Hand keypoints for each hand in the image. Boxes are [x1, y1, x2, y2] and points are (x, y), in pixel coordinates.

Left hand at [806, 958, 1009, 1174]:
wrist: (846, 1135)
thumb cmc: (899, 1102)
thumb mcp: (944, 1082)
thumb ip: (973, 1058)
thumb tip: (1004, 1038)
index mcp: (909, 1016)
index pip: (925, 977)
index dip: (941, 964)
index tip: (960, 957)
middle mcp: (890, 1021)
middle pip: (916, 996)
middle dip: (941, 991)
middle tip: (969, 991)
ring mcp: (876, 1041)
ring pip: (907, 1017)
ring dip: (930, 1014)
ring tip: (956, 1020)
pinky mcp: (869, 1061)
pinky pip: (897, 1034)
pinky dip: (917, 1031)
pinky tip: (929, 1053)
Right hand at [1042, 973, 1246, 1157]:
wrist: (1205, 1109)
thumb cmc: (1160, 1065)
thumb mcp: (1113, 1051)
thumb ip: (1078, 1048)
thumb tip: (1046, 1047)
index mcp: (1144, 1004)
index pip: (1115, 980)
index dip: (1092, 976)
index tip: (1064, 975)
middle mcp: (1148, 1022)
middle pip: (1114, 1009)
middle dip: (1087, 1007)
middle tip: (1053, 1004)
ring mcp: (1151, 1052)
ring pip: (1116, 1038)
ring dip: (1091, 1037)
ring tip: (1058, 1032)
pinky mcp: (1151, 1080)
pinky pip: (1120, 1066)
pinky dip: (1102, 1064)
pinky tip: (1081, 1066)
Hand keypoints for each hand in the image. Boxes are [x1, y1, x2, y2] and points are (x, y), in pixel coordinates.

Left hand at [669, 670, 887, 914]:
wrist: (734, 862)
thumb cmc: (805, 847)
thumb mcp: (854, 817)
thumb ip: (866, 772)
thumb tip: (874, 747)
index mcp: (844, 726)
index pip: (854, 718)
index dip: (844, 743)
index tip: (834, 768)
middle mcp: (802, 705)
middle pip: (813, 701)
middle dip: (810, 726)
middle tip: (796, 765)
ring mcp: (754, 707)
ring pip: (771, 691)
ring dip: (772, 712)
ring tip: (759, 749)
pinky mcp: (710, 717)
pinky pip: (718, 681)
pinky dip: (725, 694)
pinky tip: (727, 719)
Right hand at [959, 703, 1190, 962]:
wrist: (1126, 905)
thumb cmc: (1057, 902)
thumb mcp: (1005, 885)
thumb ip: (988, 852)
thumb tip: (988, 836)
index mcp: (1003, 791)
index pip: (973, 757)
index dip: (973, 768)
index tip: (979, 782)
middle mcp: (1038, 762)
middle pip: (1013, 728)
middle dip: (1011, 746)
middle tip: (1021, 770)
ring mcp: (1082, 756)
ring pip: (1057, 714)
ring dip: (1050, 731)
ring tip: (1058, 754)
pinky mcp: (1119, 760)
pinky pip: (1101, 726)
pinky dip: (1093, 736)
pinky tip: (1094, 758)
= = = =
## YOUR INSTRUCTIONS:
From the first line to the last, return the data above exactly.

## WRITTEN ANSWER:
Hand keypoints for each hand in the image. Boxes are [x1, y1, x2, y2] and points are (x, y), in pixel coordinates.

Left hand at [806, 958, 1009, 1174]:
wrist: (846, 1135)
thumb cmc: (899, 1102)
thumb mcp: (944, 1082)
thumb ip: (973, 1058)
thumb tip: (1004, 1038)
index mcp: (909, 1016)
index pip: (925, 977)
index dip: (941, 964)
index tip: (960, 957)
middle mcp: (890, 1021)
middle pip: (916, 996)
middle dip: (941, 991)
middle tip: (969, 991)
ring mcp: (876, 1041)
ring pip: (907, 1017)
ring dip: (930, 1014)
ring tip: (956, 1020)
pinky mcp: (869, 1061)
pinky pip: (897, 1034)
pinky dip: (917, 1031)
pinky tip: (929, 1053)
Right hand at [1042, 973, 1246, 1157]:
wrist: (1205, 1109)
thumb cmc: (1160, 1065)
thumb mcp: (1113, 1051)
thumb ip: (1078, 1048)
thumb tip: (1046, 1047)
index mcp: (1144, 1004)
index pip: (1115, 980)
index dip: (1092, 976)
index tip: (1064, 975)
middle mcp: (1148, 1022)
middle pip: (1114, 1009)
middle dip: (1087, 1007)
middle tip: (1053, 1004)
ring mcp: (1151, 1052)
ring pip: (1116, 1038)
ring dip: (1091, 1037)
ring tip: (1058, 1032)
pinky mcp: (1151, 1080)
pinky pip: (1120, 1066)
pinky dip: (1102, 1064)
pinky tip: (1081, 1066)
Hand keypoints for each hand in the image. Boxes are [x1, y1, x2, y2] and points are (x, y), in pixel coordinates.

Left hand at [669, 670, 887, 914]:
wrist: (734, 862)
thumb cmc: (805, 847)
thumb mcp: (854, 817)
thumb ip: (866, 772)
thumb tip: (874, 747)
index mcp: (844, 726)
index pip: (854, 718)
index dip: (844, 743)
index tip: (834, 768)
middle mcp: (802, 705)
middle pip: (813, 701)
middle dip: (810, 726)
middle tip: (796, 765)
ring mcp: (754, 707)
ring pip: (771, 691)
ring dip: (772, 712)
ring tip: (759, 749)
pinky mcp: (710, 717)
pinky pip: (718, 681)
pinky dip: (725, 694)
pinky tip: (727, 719)
Right hand at [959, 703, 1190, 962]:
wrist: (1126, 905)
thumb cmc: (1057, 902)
thumb mcp: (1005, 885)
thumb ip: (988, 852)
thumb tip: (988, 836)
index mcp: (1003, 791)
index pip: (973, 757)
index dip: (973, 768)
index tip: (979, 782)
middle mcp: (1038, 762)
middle pip: (1013, 728)
middle dip: (1011, 746)
middle tip: (1021, 770)
ring mcp: (1082, 756)
ring pip: (1057, 714)
ring dip: (1050, 731)
ring tip: (1058, 754)
pinky mcp: (1119, 760)
pinky pip: (1101, 726)
pinky dip: (1093, 736)
pinky tip: (1094, 758)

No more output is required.